Fireworks are causing a lot of air pollution

I refer to the letter by Holden Cheng (“Everyone can pitch in to fight air pollution”, January 5).

I would like to mention the daily fireworks of the Disney Resort and the annual fireworks at New Year and on other ­occasions, which all create ­serious air pollution.

Why will the government not stop this kind of pollution?

Rather than thinking about the amusement of the population, it should be acting as a ­responsible government rather than creating more air pollution, which the city’s younger generation will eventually have to deal with.

It is a fallacy to think that air pollutants caused by such events will just disappear, as this does not happen.

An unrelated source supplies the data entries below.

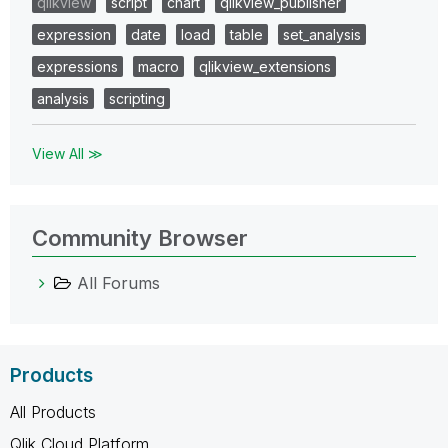
qlikview
script
chart
qlikview_publisher
expression
date
load
table
set_analysis
expressions
macro
qlikview_extensions
analysis
scripting
View All ≫
Community Browser
All Forums
Products
All Products
Qlik Cloud Platform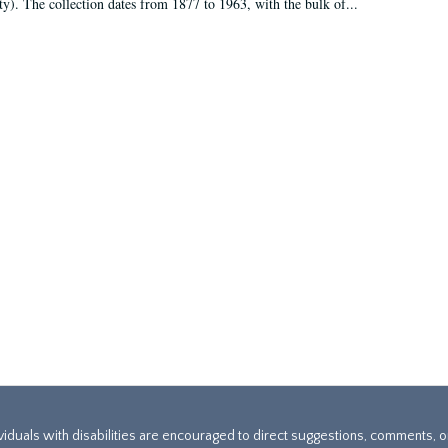
ty). The collection dates from 1877 to 1963, with the bulk of...
ividuals with disabilities are encouraged to direct suggestions, comments, 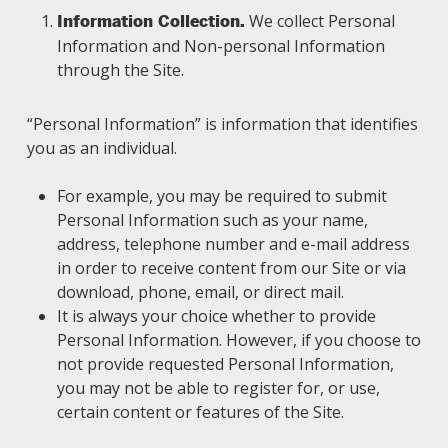
We collect Personal
Information Collection.
Information and Non-personal Information
through the Site.
“Personal Information” is information that identifies
you as an individual.
For example, you may be required to submit
Personal Information such as your name,
address, telephone number and e-mail address
in order to receive content from our Site or via
download, phone, email, or direct mail.
It is always your choice whether to provide
Personal Information. However, if you choose to
not provide requested Personal Information,
you may not be able to register for, or use,
certain content or features of the Site.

Just look at the serious air pollution problem some parts of mainland China have been experiencing.

The Hong Kong government should be shamed for not ­pitching in to help tackle this problem.

It seems to be in a time warp from the last century, where its priority is to amuse the populace with these fireworks spectacles, instead of admitting that these fireworks create pollution that are harmful to people’s health.

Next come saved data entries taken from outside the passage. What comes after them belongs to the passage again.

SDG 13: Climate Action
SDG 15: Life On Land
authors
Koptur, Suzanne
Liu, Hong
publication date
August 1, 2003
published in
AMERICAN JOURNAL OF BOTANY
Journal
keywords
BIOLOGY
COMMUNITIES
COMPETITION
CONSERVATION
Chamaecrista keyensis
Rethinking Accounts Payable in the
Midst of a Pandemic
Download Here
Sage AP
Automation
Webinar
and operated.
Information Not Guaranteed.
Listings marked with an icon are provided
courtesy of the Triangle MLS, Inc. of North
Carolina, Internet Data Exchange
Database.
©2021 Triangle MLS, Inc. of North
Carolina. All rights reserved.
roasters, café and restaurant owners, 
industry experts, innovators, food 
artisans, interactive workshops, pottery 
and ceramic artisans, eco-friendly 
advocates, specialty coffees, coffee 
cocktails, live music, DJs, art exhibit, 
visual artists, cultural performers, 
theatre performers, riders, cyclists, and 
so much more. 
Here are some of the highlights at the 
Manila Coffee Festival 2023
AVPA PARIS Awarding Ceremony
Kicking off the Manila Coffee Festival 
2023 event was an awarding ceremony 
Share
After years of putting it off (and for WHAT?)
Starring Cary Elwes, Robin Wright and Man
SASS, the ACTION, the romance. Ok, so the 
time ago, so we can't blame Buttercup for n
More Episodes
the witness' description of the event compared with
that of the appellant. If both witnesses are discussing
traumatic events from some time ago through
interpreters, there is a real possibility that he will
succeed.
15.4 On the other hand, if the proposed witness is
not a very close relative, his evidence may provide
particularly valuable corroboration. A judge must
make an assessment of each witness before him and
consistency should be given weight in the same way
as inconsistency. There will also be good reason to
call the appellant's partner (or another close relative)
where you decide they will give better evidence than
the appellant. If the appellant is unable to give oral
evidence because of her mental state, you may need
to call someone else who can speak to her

Thomas Gebauer, Discovery Bay

Rents so high for people in subdivided flat

It saddens me that some people still have to endure the cramped accommodation offered by ­subdivided apartments. And in spite of the unpleasant conditions, they still have to pay a comparatively high rent.

However, they have to pay up as they cannot afford to move and so have no means of escape, especially as the waiting list for public housing is long.

Some people are so poor they cannot even afford a subdivided unit.

The government needs to come up with new policies to solve this problem.

It must find ways to build more public apartments and cut waiting times for them. And it should control rents in subdivided flats.

I hope that some day all ­citizens in Hong Kong will be able to enjoy decent housing.

Michelle Wong, Kowloon Tong

Many Western democracies deeply flawed

Alan Sargent claims that in a democracy “any government is run for the benefit of those who choose it” (“Democracy still matters in Hong Kong”, January 5).

Unfortunately, this may no longer be true. In Western ­democracies, despair is growing about the popularity of unscrupulous demagogues who, on a wave of discontent, manage to sell “the people” unconstitutional, vindictive and unwise short-term measures as “solutions” for long-term and ­complicated problems. Narrow-minded nationalism infuses this ­dangerous trend. As a result, ­democracy is becoming a ­marker of fault lines rather than a ­mechanism to heal rifts.

Your correspondent also asserts that “We have boundless talent, but it has been actively excluded from having any power.”

It is tempting to assume that the people who are ­obstructed from governing ­possess the excellence to tackle the deep-rooted and long-standing issues dogging Hong Kong.

However, any Hong Kong government, chosen or not, will be severely constrained by the deep divisions in society as well as the geopolitical givens.